From the desk of
Liz Miller '07
Greetings, Friends of Wooster and of Equality:
I write today to give you insight from a recent College of Wooster graduate on the importance and potential positive impact of the John Plummer Memorial Scholarship for Promoting a Welcoming Campus for LGBT People.
My memory is very recent; I left Wooster only a few months ago as a member of the Class of 2007. I was very involved in both of my majors and served two years as a resident assistant. I was also active in extracurriculars, including editing the Voice. On paper, I resembled a lot of my peers. Yet I was also part of the ten percent of the campus who openly identify as lesbian, gay, bisexual, or transgender.
The goal of the Plummer Scholarship is threefold: an incentive for openness, a memorial, and a tangible recognition to one student each year. In fact, if we raise the small amount of money still needed to endow the scholarship, it will be awarded next year at about this time, on National Coming Out Day.

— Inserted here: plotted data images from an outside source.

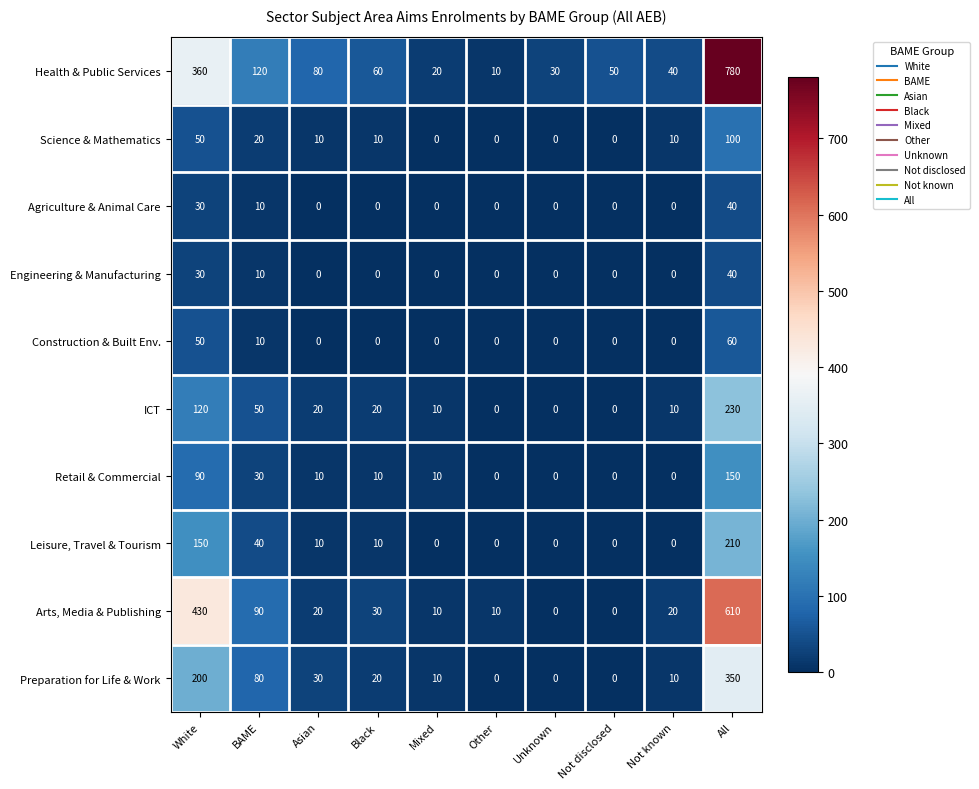

How many categories are shown in the chart?

10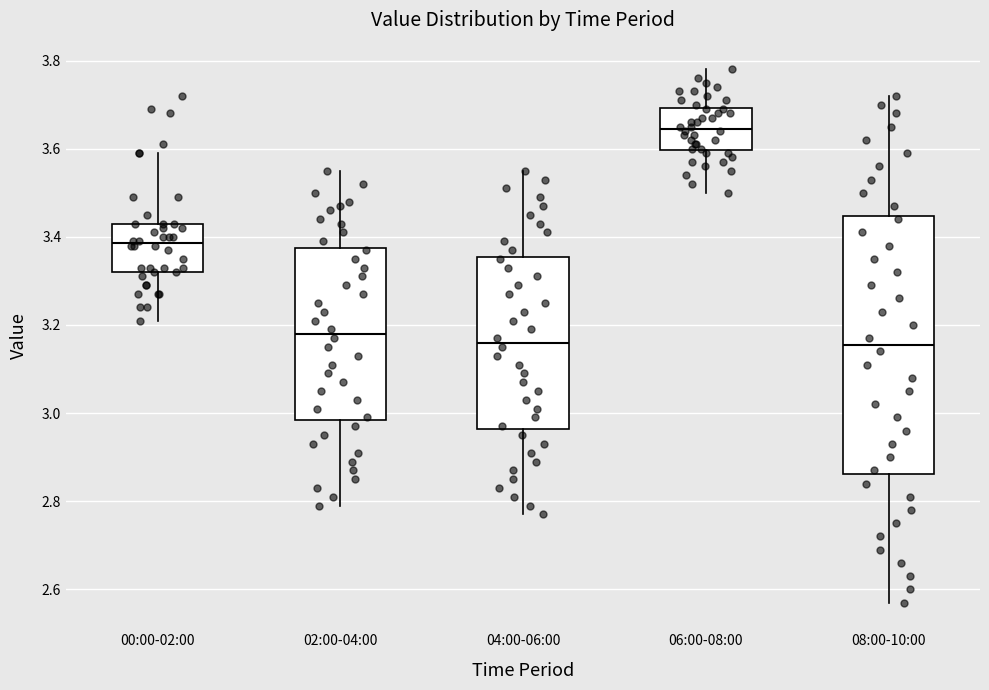

Reading left to right, read every box against the y-axis: the position of its median line, the range the box covers, and the ends of its whiskers. The values are not printed on the chart, so give them approximately, as read against the axis.

00:00-02:00: median 3.38, box 3.32 to 3.44, whiskers 3.22 to 3.60
02:00-04:00: median 3.18, box 2.98 to 3.38, whiskers 2.80 to 3.56
04:00-06:00: median 3.16, box 2.96 to 3.36, whiskers 2.78 to 3.56
06:00-08:00: median 3.64, box 3.60 to 3.70, whiskers 3.50 to 3.78
08:00-10:00: median 3.16, box 2.86 to 3.44, whiskers 2.58 to 3.72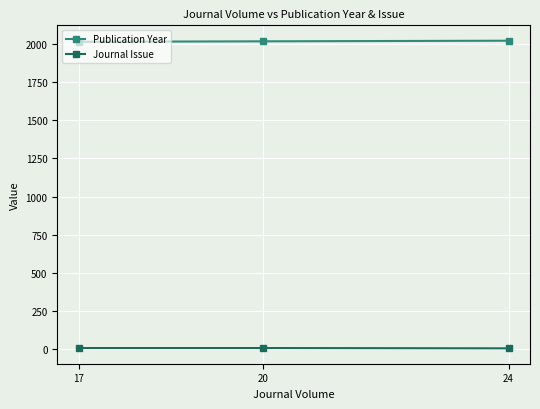

The Journal Issue series shows 6 at 20. True or false?

True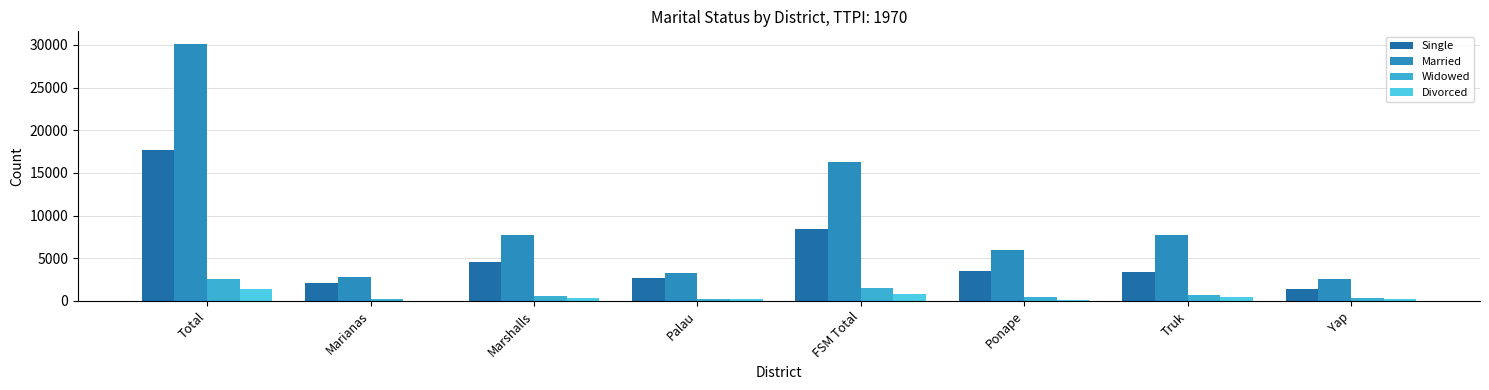

What is the difference between the Widowed values at Ponape and Marshalls?

136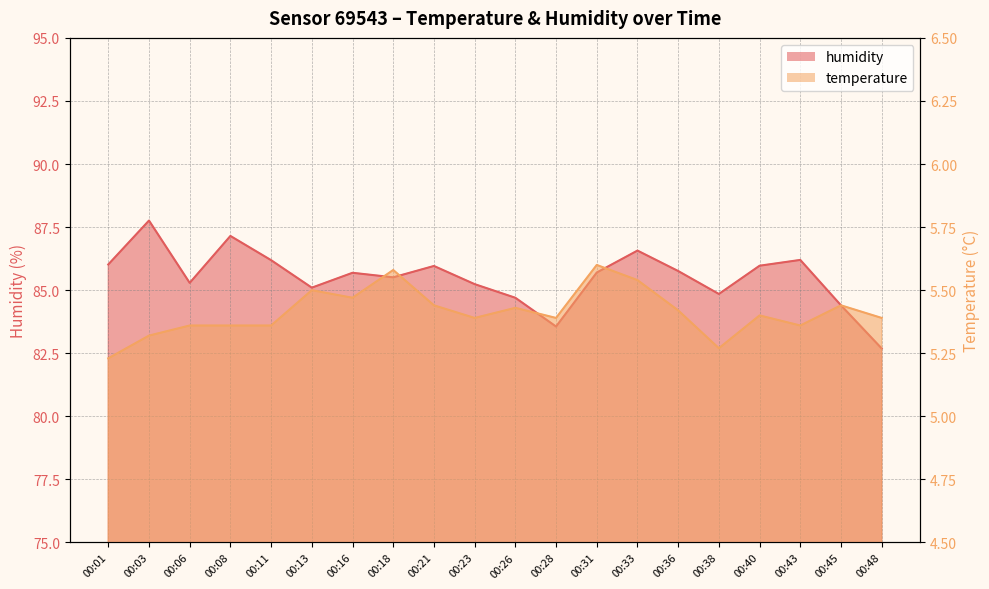

What is the smallest value displayed?

5.2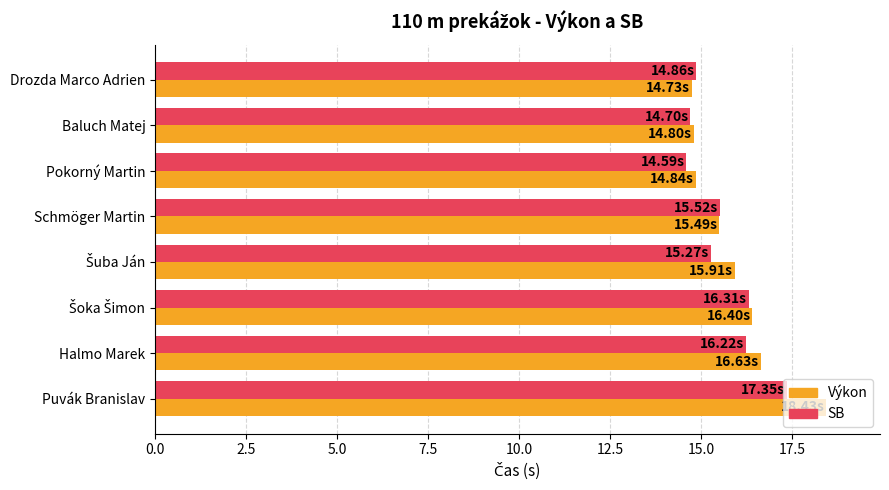

List the series in order of their peak value, lowest first.

SB, Výkon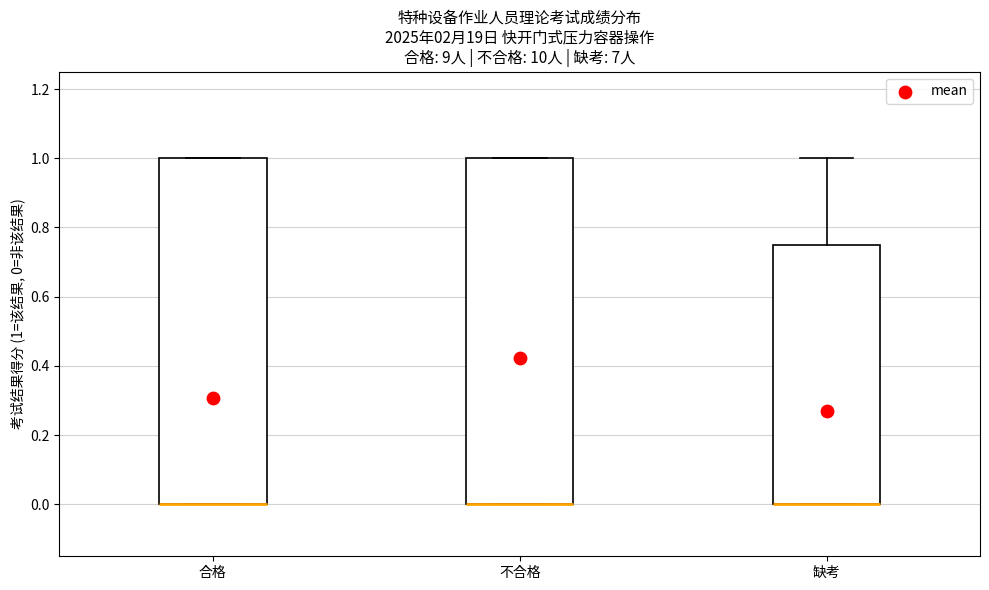

Where is the upper edge of the box for 合格 on the y-axis? The values are not printed on the chart, so give them approximately, as read against the axis.

1.00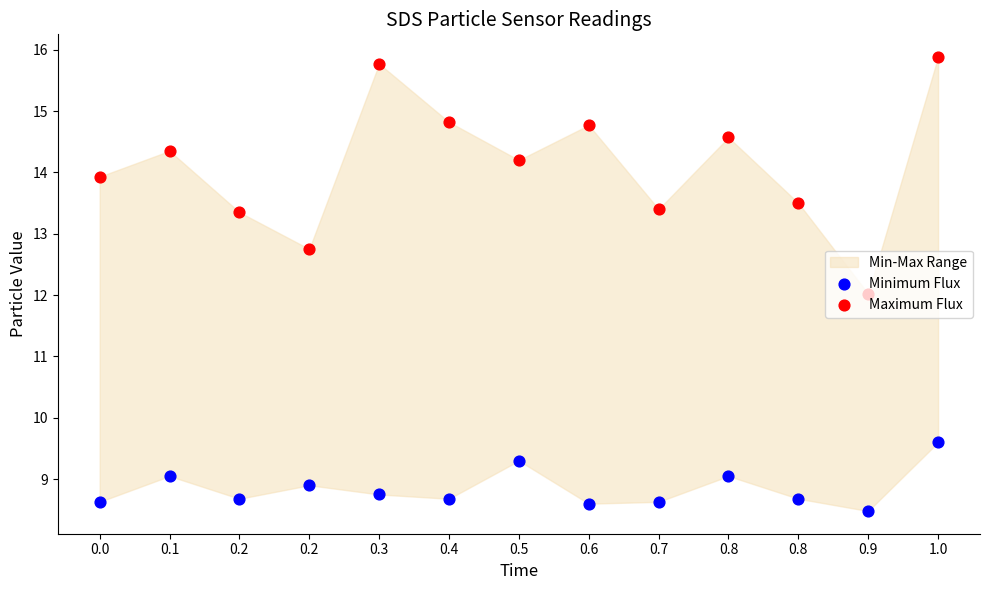

Which series has the widest spread of Y values?

Maximum Flux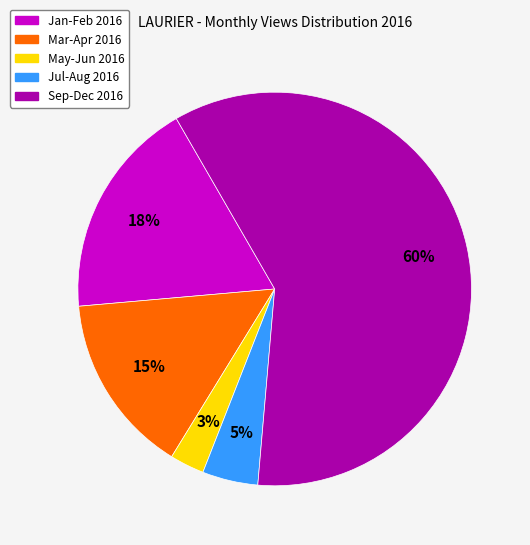

To the nearest percent, what is the average slice percentage?

20%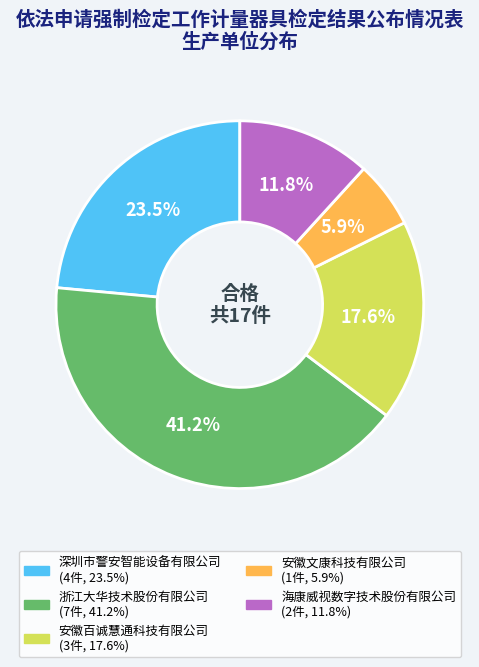

What is the ratio of the value at 安徽百诚慧通科技有限公司 to the value at 安徽文康科技有限公司?

3.0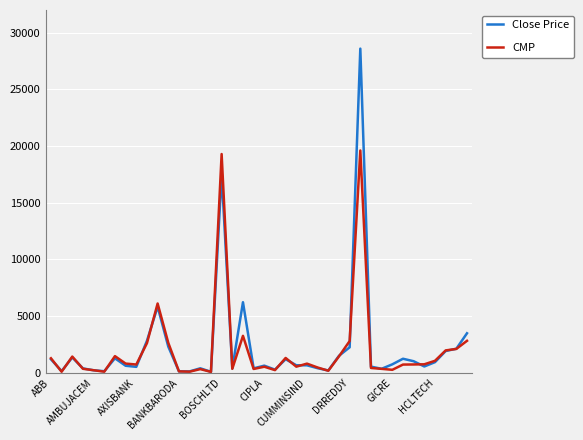

Which series has the widest spread of values?

Close Price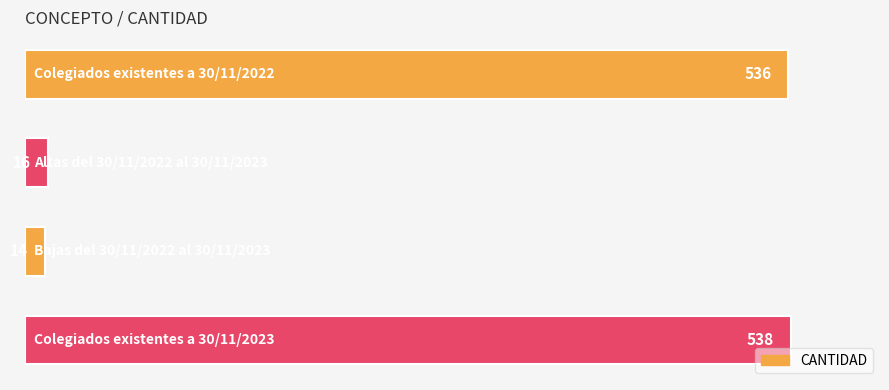

What is the maximum value shown in the chart?

538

There were times in my own experience at the College where I could have used extra financial help. Because I was "out" and honest about who I am, I feared being cut off financially from my parents. There are scholarships for myriad causes and achievements at the College of Wooster. But none yet addresses the specific need to support LGBT students and allies who work for inclusion on their behalf. That is why your support for the John Plummer Memorial Scholarship for Promoting a Welcoming Campus for LGBT People is so important.
I arrived on campus in August 2003, fresh from a small town in southwestern Pennsylvania. I came out at an early age—and come from a generation that re-claimed the word "queer" from its insulting origins to adopt it for ourselves, a community of people who don't fit the mold of heterosexuality. I already knew of the College’s LGBT advocacy organization, Allies and Queers, founded in the 1970s as Lambda Wooster. I even attended a meeting as a prospective student a few months prior to my enrolment. Arriving at Wooster, I immediately immersed myself in the campus's small and resilient queer community.
We were a group of ninety, according to our e-mail Listserv. At best, however, our meetings boasted ten to fifteen dedicated people. Mostly, we organized social events for the campus community—from a fall celebration of National Coming Out Day to a spring semester extravaganza of films, readings, and speakers lovingly, and somewhat self-deprecatingly, referred to as “Five Days of Gays.”
Yet for all of our good humor, there was evident hostility directed at us.
LGBT people faced displays of hatred from the community outside the college. And we weren't protected from intolerance originating on campus. There is not a safe space for queer people at the College of Wooster, although there are many students, faculty, and staff working to create such a space.
We were called “faggot” while walking down Beall Avenue. We braved anti-gay protestors in front of Lowry Center. We were harassed and brutalized for daring to show the tamest displays of affection for our partners. There came a point in my Wooster experience where I simply stopped reporting the number of times I was called “dyke," though the profane modifier used in front of the noun did vary from time to time. And I felt as if I had no advocates within the system—at least none with the power to speak on my behalf.
I really want that to change, and it can. Students who are out as LGBT or who stand up as allies need our respect and recognition, as alumni and friends of the College, as believers in the dream of an inclusive learning environment. The John Plummer Memorial Scholarship for Promoting a Welcoming Campus for LGBT People is one way that we, as a community of place and spirit, can show that we embrace that dream, respect the memory of one man who kept it alive, and honor students who do their best to make it real.
Please join me in supporting this scholarship.